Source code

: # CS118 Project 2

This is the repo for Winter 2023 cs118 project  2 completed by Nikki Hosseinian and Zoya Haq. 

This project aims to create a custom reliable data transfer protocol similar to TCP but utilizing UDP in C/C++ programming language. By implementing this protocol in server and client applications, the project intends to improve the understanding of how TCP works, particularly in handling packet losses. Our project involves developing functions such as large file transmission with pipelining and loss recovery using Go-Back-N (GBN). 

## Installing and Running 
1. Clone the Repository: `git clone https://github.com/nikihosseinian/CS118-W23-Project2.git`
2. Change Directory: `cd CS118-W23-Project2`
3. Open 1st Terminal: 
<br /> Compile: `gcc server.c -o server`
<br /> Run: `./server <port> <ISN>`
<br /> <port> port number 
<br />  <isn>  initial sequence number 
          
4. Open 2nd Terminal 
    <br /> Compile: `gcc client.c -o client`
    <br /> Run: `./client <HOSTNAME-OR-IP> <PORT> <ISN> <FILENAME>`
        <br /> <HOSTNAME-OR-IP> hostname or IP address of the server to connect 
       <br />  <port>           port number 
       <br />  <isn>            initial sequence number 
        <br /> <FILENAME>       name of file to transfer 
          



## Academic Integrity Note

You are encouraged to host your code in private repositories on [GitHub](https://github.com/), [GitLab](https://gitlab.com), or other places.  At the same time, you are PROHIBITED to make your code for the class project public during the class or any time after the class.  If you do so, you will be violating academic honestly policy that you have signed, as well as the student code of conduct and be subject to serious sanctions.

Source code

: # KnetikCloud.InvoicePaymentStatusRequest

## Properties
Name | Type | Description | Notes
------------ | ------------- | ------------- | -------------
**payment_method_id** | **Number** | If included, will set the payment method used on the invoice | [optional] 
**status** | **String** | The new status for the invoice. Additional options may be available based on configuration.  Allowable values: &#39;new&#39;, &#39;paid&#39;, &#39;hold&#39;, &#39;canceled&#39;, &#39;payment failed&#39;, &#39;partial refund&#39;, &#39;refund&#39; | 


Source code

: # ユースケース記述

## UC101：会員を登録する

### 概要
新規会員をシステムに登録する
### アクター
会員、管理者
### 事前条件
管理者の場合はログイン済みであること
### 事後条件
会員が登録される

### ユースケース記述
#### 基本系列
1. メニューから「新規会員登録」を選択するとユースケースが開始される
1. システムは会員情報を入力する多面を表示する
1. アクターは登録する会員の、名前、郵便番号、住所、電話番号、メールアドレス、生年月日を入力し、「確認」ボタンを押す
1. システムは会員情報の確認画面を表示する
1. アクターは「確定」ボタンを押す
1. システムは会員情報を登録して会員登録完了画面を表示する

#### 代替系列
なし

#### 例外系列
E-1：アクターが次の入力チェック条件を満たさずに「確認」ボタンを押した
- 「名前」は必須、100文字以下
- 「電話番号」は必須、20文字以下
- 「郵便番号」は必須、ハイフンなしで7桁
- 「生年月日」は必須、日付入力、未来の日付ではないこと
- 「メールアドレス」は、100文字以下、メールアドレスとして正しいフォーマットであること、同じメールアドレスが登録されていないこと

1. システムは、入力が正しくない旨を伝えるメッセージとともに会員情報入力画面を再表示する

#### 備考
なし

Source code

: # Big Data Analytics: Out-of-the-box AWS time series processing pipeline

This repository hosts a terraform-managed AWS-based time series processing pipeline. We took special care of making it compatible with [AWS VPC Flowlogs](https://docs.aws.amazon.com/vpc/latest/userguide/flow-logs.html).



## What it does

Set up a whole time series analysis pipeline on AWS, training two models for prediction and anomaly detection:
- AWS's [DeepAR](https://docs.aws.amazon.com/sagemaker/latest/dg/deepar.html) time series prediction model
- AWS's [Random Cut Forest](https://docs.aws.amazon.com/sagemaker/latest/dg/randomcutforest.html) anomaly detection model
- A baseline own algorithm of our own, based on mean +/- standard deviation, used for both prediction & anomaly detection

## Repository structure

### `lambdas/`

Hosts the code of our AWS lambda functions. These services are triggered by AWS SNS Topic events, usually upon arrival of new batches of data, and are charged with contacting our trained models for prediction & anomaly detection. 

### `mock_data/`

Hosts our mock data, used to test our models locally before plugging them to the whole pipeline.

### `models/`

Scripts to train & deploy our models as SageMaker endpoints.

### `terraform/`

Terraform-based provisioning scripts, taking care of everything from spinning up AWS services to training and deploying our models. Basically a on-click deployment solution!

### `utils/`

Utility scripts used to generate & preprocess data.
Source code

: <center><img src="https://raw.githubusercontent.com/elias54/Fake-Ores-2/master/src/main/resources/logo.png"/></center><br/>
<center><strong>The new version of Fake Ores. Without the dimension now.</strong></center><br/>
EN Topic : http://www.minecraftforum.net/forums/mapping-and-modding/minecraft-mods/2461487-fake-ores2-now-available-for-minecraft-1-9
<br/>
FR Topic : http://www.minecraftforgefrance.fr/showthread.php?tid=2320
___
• _The problem_: Give the number of lines in the material above that contain the word "HOSTNAME", and add nothing.

• _Response_: 2